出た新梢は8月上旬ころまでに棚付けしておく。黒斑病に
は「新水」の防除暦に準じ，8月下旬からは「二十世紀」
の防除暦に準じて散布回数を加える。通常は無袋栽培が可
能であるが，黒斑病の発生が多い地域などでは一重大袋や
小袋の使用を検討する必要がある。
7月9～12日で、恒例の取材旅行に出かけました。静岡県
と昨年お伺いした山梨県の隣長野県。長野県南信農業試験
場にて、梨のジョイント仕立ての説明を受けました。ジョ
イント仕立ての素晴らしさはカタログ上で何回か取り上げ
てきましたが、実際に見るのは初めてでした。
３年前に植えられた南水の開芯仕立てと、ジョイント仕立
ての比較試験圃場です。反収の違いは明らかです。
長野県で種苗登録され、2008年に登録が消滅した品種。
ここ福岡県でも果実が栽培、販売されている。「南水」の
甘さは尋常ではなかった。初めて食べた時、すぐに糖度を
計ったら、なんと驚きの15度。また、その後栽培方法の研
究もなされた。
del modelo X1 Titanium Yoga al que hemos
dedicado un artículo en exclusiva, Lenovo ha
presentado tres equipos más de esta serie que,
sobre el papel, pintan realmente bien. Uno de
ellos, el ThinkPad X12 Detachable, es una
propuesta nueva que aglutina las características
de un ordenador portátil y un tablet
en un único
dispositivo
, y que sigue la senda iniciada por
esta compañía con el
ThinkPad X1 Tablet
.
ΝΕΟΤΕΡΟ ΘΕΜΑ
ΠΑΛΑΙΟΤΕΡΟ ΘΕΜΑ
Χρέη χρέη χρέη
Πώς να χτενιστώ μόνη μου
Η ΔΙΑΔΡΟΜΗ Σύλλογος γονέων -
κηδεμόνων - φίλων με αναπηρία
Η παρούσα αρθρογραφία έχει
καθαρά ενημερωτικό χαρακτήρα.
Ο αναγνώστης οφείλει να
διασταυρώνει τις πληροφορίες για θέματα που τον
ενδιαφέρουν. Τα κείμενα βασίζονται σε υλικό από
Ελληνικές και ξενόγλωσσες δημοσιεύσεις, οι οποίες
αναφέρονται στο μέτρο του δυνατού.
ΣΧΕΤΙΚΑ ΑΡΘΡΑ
•••
## What the exercise asks
Write out the lines as a numbered list, starting at the very first line and ending at the line that contains "sobre el papel, pintan realmente bien. Uno de", both included, with any blank lines dropped.

## Result of this exercise
1. 出た新梢は8月上旬ころまでに棚付けしておく。黒斑病に
2. は「新水」の防除暦に準じ，8月下旬からは「二十世紀」
3. の防除暦に準じて散布回数を加える。通常は無袋栽培が可
4. 能であるが，黒斑病の発生が多い地域などでは一重大袋や
5. 小袋の使用を検討する必要がある。
6. 7月9～12日で、恒例の取材旅行に出かけました。静岡県
7. と昨年お伺いした山梨県の隣長野県。長野県南信農業試験
8. 場にて、梨のジョイント仕立ての説明を受けました。ジョ
9. イント仕立ての素晴らしさはカタログ上で何回か取り上げ
10. てきましたが、実際に見るのは初めてでした。
11. ３年前に植えられた南水の開芯仕立てと、ジョイント仕立
12. ての比較試験圃場です。反収の違いは明らかです。
13. 長野県で種苗登録され、2008年に登録が消滅した品種。
14. ここ福岡県でも果実が栽培、販売されている。「南水」の
15. 甘さは尋常ではなかった。初めて食べた時、すぐに糖度を
16. 計ったら、なんと驚きの15度。また、その後栽培方法の研
17. 究もなされた。
18. del modelo X1 Titanium Yoga al que hemos
19. dedicado un artículo en exclusiva, Lenovo ha
20. presentado tres equipos más de esta serie que,
21. sobre el papel, pintan realmente bien. Uno de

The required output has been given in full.